Task.
To complete this task, print all the data below exactly but leave out the images.

Data in this exercise.
------------------------------------------------------------
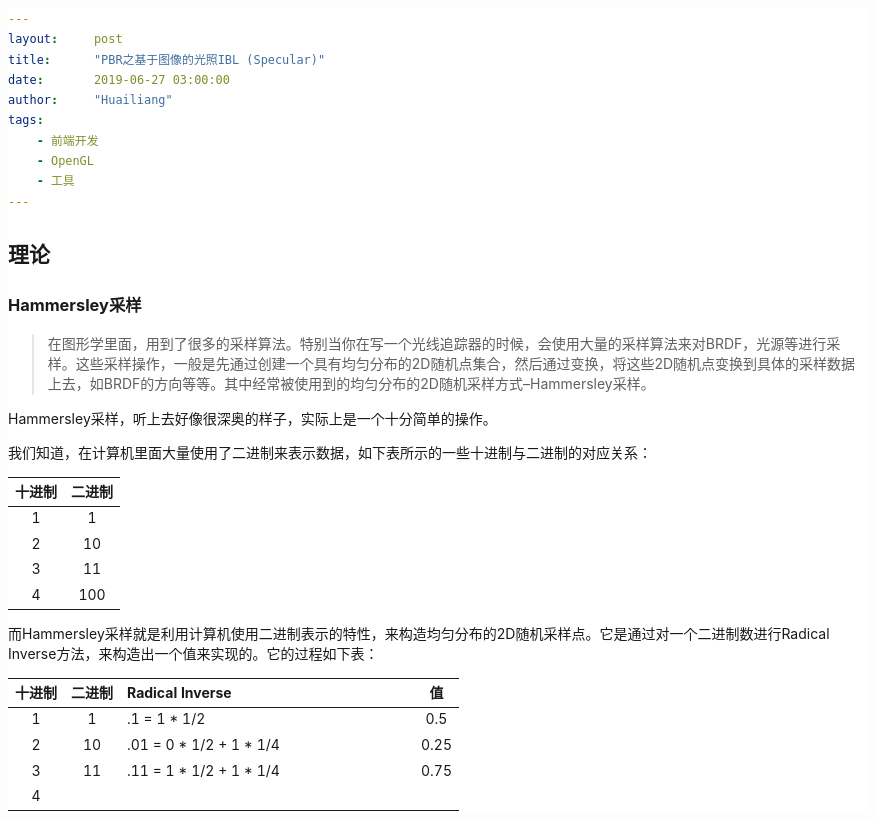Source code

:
 ```yaml
---
layout:     post
title:      "PBR之基于图像的光照IBL (Specular)"
date:       2019-06-27 03:00:00
author:     "Huailiang"
tags:
    - 前端开发
    - OpenGL
    - 工具
---
```




## 理论



### Hammersley采样

> 在图形学里面，用到了很多的采样算法。特别当你在写一个光线追踪器的时候，会使用大量的采样算法来对BRDF，光源等进行采样。这些采样操作，一般是先通过创建一个具有均匀分布的2D随机点集合，然后通过变换，将这些2D随机点变换到具体的采样数据上去，如BRDF的方向等等。其中经常被使用到的均匀分布的2D随机采样方式–Hammersley采样。


Hammersley采样，听上去好像很深奥的样子，实际上是一个十分简单的操作。 

我们知道，在计算机里面大量使用了二进制来表示数据，如下表所示的一些十进制与二进制的对应关系：


十进制 | 二进制 
:-:|:-:
1 | 1 | 
2 | 10 | 
3 | 11 | 
4 | 100 |

而Hammersley采样就是利用计算机使用二进制表示的特性，来构造均匀分布的2D随机采样点。它是通过对一个二进制数进行Radical Inverse方法，来构造出一个值来实现的。它的过程如下表： 

<table>
<thead>
<tr>
  <th align="center">十进制</th>
  <th align="center">二进制</th>
  <th align="left" width="280">Radical Inverse</th>
  <th align="center">值</th>
</tr>
</thead>
<tbody><tr>
  <td align="center">1</td>
  <td align="center">1</td>
  <td align="left">.1 = 1 * 1/2</td>
  <td align="center">0.5</td>
</tr>
<tr>
  <td align="center">2</td>
  <td align="center">10</td>
  <td align="left">.01 = 0 * 1/2 + 1 * 1/4</td>
  <td align="center">0.25</td>
</tr>
<tr>
  <td align="center">3</td>
  <td align="center">11</td>
  <td align="left">.11 = 1 * 1/2 + 1 * 1/4</td>
  <td align="center">0.75</td>
</tr>
<tr>
  <td align="center">4</td>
------------------------------------------------------------
Exercise solution.
Source code

:
 ```yaml
---
layout:     post
title:      "PBR之基于图像的光照IBL (Specular)"
date:       2019-06-27 03:00:00
author:     "Huailiang"
tags:
    - 前端开发
    - OpenGL
    - 工具
---
```




## 理论



### Hammersley采样

> 在图形学里面，用到了很多的采样算法。特别当你在写一个光线追踪器的时候，会使用大量的采样算法来对BRDF，光源等进行采样。这些采样操作，一般是先通过创建一个具有均匀分布的2D随机点集合，然后通过变换，将这些2D随机点变换到具体的采样数据上去，如BRDF的方向等等。其中经常被使用到的均匀分布的2D随机采样方式–Hammersley采样。


Hammersley采样，听上去好像很深奥的样子，实际上是一个十分简单的操作。 

我们知道，在计算机里面大量使用了二进制来表示数据，如下表所示的一些十进制与二进制的对应关系：


十进制 | 二进制 
:-:|:-:
1 | 1 | 
2 | 10 | 
3 | 11 | 
4 | 100 |

而Hammersley采样就是利用计算机使用二进制表示的特性，来构造均匀分布的2D随机采样点。它是通过对一个二进制数进行Radical Inverse方法，来构造出一个值来实现的。它的过程如下表： 

<table>
<thead>
<tr>
  <th align="center">十进制</th>
  <th align="center">二进制</th>
  <th align="left" width="280">Radical Inverse</th>
  <th align="center">值</th>
</tr>
</thead>
<tbody><tr>
  <td align="center">1</td>
  <td align="center">1</td>
  <td align="left">.1 = 1 * 1/2</td>
  <td align="center">0.5</td>
</tr>
<tr>
  <td align="center">2</td>
  <td align="center">10</td>
  <td align="left">.01 = 0 * 1/2 + 1 * 1/4</td>
  <td align="center">0.25</td>
</tr>
<tr>
  <td align="center">3</td>
  <td align="center">11</td>
  <td align="left">.11 = 1 * 1/2 + 1 * 1/4</td>
  <td align="center">0.75</td>
</tr>
<tr>
  <td align="center">4</td>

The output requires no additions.